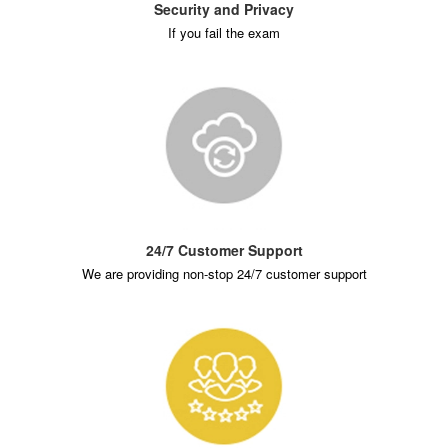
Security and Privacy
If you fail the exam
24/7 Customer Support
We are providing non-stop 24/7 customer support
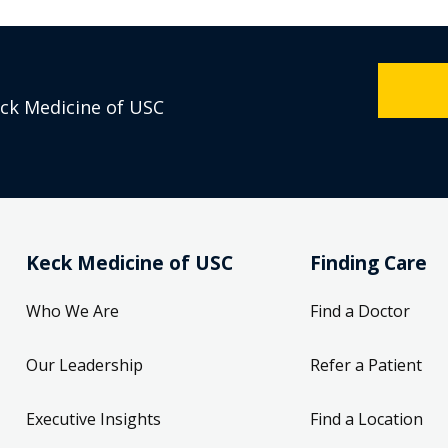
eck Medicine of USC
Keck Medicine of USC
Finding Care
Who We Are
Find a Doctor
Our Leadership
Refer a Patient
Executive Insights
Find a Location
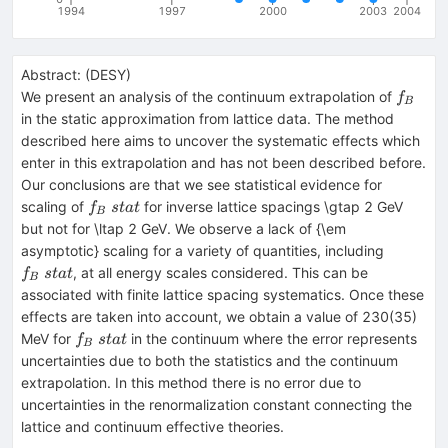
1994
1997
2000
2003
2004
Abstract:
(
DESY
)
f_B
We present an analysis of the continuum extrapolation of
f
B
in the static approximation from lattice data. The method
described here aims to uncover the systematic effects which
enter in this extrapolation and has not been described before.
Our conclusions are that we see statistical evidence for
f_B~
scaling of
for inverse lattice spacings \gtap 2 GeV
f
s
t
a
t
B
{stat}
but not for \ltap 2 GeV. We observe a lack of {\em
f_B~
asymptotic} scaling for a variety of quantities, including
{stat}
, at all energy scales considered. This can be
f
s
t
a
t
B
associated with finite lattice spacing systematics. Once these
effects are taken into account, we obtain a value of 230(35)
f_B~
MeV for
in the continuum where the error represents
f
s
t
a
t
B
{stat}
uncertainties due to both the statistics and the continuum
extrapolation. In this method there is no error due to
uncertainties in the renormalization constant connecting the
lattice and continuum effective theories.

□ □ □ □ □

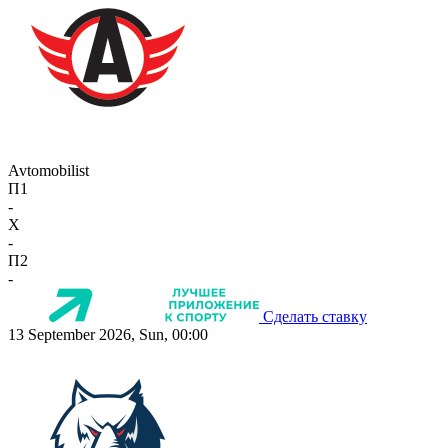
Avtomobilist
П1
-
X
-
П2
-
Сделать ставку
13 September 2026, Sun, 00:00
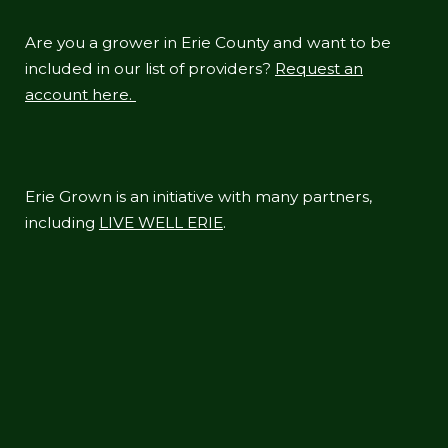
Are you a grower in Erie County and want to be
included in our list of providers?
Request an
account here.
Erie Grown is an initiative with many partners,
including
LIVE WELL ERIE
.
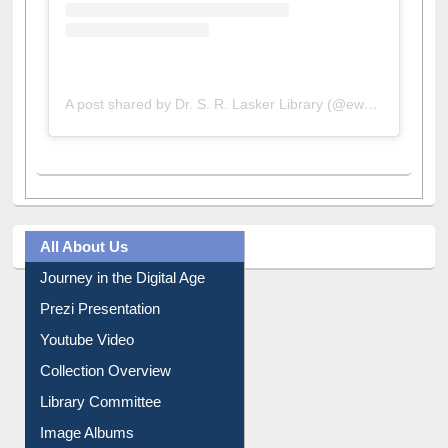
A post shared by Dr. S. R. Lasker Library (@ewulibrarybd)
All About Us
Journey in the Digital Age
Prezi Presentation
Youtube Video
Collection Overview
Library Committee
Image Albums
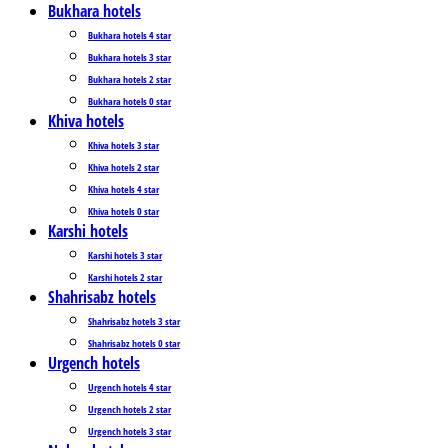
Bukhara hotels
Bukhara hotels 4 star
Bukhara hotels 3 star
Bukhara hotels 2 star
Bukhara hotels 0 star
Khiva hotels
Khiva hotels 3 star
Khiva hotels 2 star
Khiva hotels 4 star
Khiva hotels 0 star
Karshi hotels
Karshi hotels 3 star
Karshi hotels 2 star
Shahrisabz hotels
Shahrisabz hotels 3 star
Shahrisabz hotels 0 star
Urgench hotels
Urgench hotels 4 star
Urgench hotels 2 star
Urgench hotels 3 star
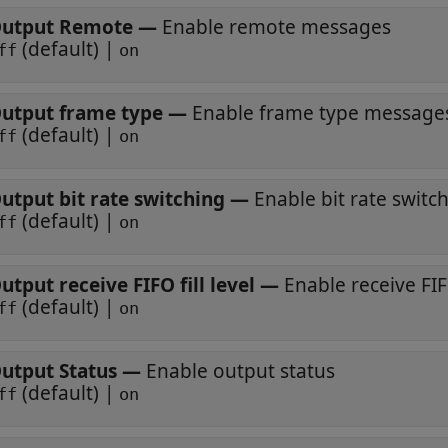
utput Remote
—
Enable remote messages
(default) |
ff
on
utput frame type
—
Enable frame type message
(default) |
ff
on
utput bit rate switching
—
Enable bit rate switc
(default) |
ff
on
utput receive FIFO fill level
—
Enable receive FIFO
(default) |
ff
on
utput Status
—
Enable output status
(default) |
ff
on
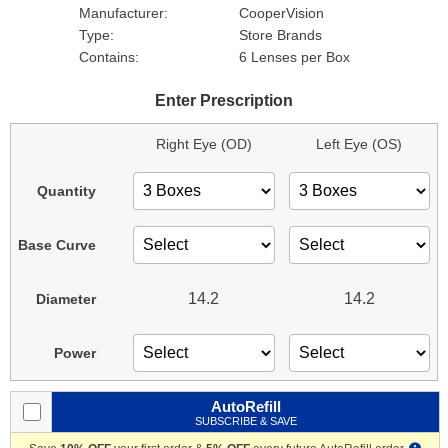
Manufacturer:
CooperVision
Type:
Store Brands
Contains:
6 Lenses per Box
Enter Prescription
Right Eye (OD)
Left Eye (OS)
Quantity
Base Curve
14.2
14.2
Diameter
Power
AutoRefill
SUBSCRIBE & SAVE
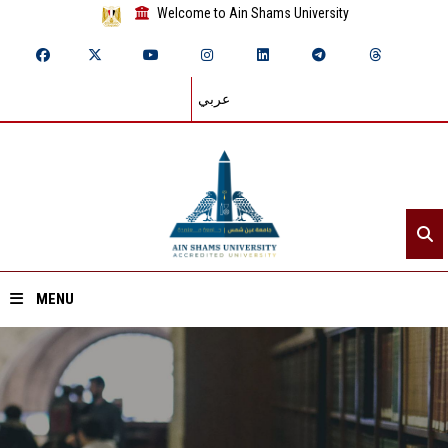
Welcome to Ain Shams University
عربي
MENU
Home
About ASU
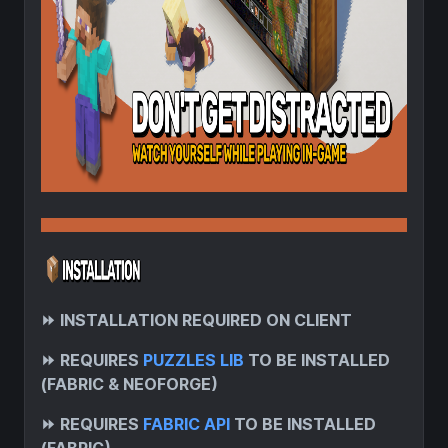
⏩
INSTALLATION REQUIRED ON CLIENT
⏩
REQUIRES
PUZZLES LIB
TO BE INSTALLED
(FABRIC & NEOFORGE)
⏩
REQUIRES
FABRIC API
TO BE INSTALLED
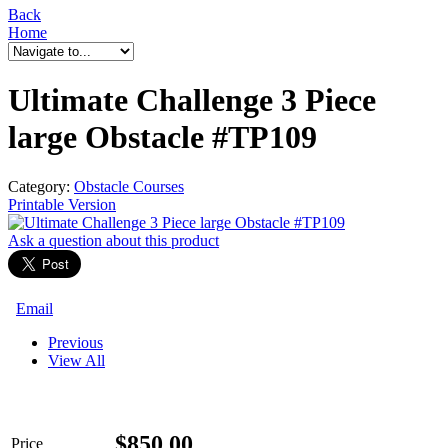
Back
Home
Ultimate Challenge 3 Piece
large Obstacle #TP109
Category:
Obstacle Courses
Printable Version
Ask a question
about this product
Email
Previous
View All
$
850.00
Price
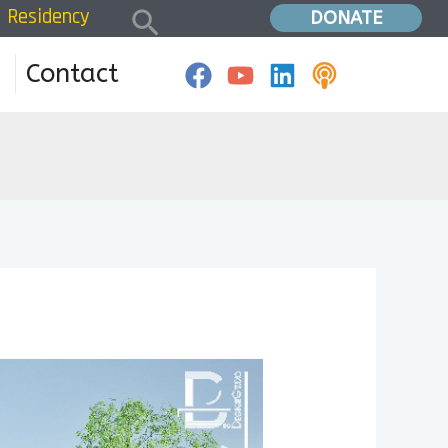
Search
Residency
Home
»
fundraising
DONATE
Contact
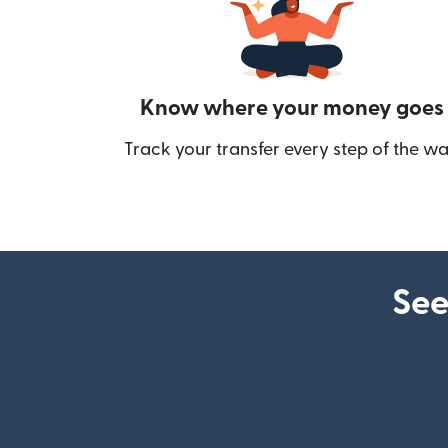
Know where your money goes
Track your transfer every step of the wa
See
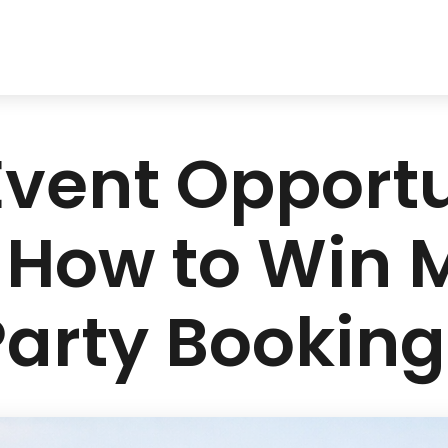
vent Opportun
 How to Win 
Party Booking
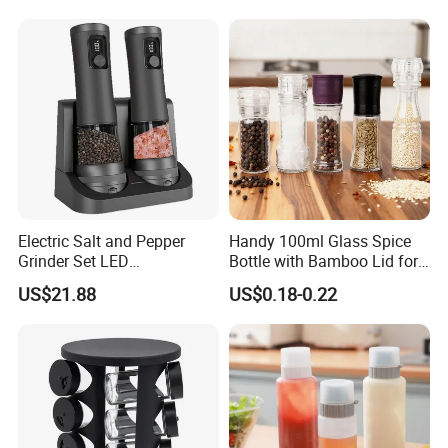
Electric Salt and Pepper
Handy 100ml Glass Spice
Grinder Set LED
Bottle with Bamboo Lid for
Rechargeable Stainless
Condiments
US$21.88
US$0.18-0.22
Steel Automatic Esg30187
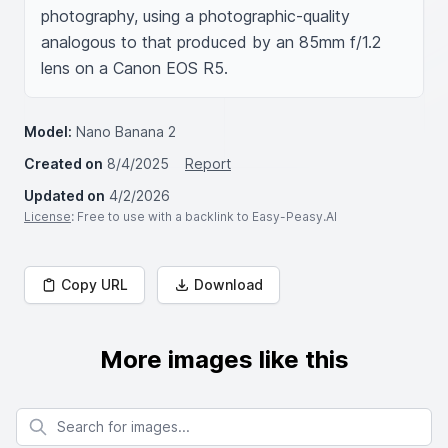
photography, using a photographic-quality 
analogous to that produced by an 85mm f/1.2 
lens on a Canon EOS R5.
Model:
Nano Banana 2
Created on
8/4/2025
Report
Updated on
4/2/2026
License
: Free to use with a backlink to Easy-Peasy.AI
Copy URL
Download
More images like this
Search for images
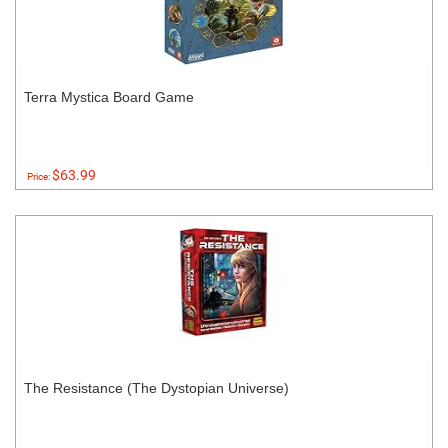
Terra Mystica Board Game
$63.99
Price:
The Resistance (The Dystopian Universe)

□ □ □ □ □

WORK TASK: Reproduce the stretch of rows from the line containing "Security and Privacy" through the line containing "Find a Location", including both of those lines, and leave the pictures out.

RESPONSE BOX:
Security and Privacy
If you fail the exam
24/7 Customer Support
We are providing non-stop 24/7 customer support
eck Medicine of USC
Keck Medicine of USC
Finding Care
Who We Are
Find a Doctor
Our Leadership
Refer a Patient
Executive Insights
Find a Location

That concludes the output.